A. DE MUSSET (_Confession d'un enfant du Siècle_).
One night he went out by stealth, crossed the market-place, and descended the hill. He had the look of a man who was hiding himself, and he went back several times, as if he was afraid of being followed. He reached the cemetery, took a key from his pocket, cautiously opened the gate and closed it behind him. At the bottom of the principal path there was a little chapel which served for an ossuary. In it was a hideous accumulation of the remains of several generations. The cemetery was becoming too full and it had been necessary to make room. Here as elsewhere the cry was: "Room for the young." And it is only justice. What would become of as if all the old remained? There is overcrowding under ground as there is above. "Keep off!
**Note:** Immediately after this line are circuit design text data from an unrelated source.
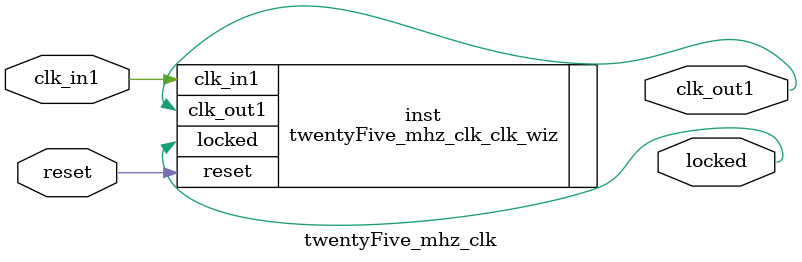
<source format=v>


`timescale 1ps/1ps

(* CORE_GENERATION_INFO = "twentyFive_mhz_clk,clk_wiz_v5_3_2_0,{component_name=twentyFive_mhz_clk,use_phase_alignment=true,use_min_o_jitter=false,use_max_i_jitter=false,use_dyn_phase_shift=false,use_inclk_switchover=false,use_dyn_reconfig=false,enable_axi=0,feedback_source=FDBK_AUTO,PRIMITIVE=MMCM,num_out_clk=1,clkin1_period=10.0,clkin2_period=10.0,use_power_down=false,use_reset=true,use_locked=true,use_inclk_stopped=false,feedback_type=SINGLE,CLOCK_MGR_TYPE=NA,manual_override=false}" *)

module twentyFive_mhz_clk 
 (
  // Clock out ports
  output        clk_out1,
  // Status and control signals
  input         reset,
  output        locked,
 // Clock in ports
  input         clk_in1
 );

  twentyFive_mhz_clk_clk_wiz inst
  (
  // Clock out ports  
  .clk_out1(clk_out1),
  // Status and control signals               
  .reset(reset), 
  .locked(locked),
 // Clock in ports
  .clk_in1(clk_in1)
  );

endmodule

</source>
Keep off!" Therefore their ancestors' bones were in the way, and they had cast them into this retreat to wait for the common grave. But the common grave is again a place which must be taken, and the recent gluttonous dead want everything. "Keep off! Keep off!" Let us not say anything ourselves, perhaps they will dispute with us the corner of ground which should shelter our bones!
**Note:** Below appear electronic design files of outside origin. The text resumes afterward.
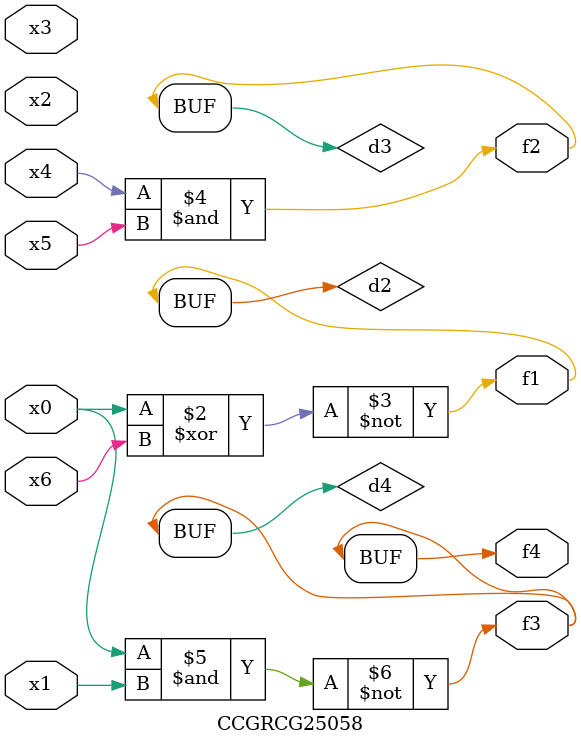
<source format=v>
module CCGRCG25058(
	input x0, x1, x2, x3, x4, x5, x6,
	output f1, f2, f3, f4
);

	wire d1, d2, d3, d4;

	nor (d1, x0);
	xnor (d2, x0, x6);
	and (d3, x4, x5);
	nand (d4, x0, x1);
	assign f1 = d2;
	assign f2 = d3;
	assign f3 = d4;
	assign f4 = d4;
endmodule

</source>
Marcel went into the gloomy chapel; he lighted a dark lantern and began to search among the pile.
Then he returned to the parsonage like a thief, afraid of being caught, and shut himself up in his room.
He had a parcel under his arm; he opened it and, carefully placing its contents on the table, he sat down in front of it and contemplated it for a long time.
XXXIII.
FRENZY.
"Abstinence has its deadly exhaustions."
BALZAC (_Le Lys dans la Vallée_).
A few days before, the gravedigger, while digging up the whitened bones of the ancient dead, had broken up with his pick-axe a mouldering coffin, and a head rolled to his feet It was of later date, for the lower jaw was still fastened to it and it had not the calcareous colour of bones buried long ago. It was the more horrible.
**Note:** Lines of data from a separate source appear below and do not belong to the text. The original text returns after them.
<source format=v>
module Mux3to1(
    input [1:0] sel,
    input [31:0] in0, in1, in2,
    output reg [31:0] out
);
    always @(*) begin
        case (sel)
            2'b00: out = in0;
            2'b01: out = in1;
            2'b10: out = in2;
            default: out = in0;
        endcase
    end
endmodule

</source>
The gravedigger threw it into his wheel-barrow with its neighbour's shin-bones, and carried it to the common heap. It was this _thing_ that the Curé of Althausen had coveted and stolen.
He had then placed it on his table and contemplated it in silence. The top of the skull was polished and blunt, the front narrow, the bones small and apparently not having attained their full development. It was therefore a youthful head, the head of an adolescent cut down at the moment, when life completely unfolds itself to hope; while the elliptical shape of the lower maxillary, the small and similarly-shaped teeth, the slight separation of the nasal bones, a few long hairs still adhering to the occiput, clearly indicated its feminine origin.
"A young girl!" murmured Marcel, "a young girl! beautiful perhaps; loved without doubt ... and there is what remains. Ah! if he who was pleased to kiss your lips, could see your dreadful laugh."
And, after he had meditated a long while, he went to his bed, took the plaster virgin from its pedestal, and taking in his two hands the skull, he put it in its place between the serge curtains.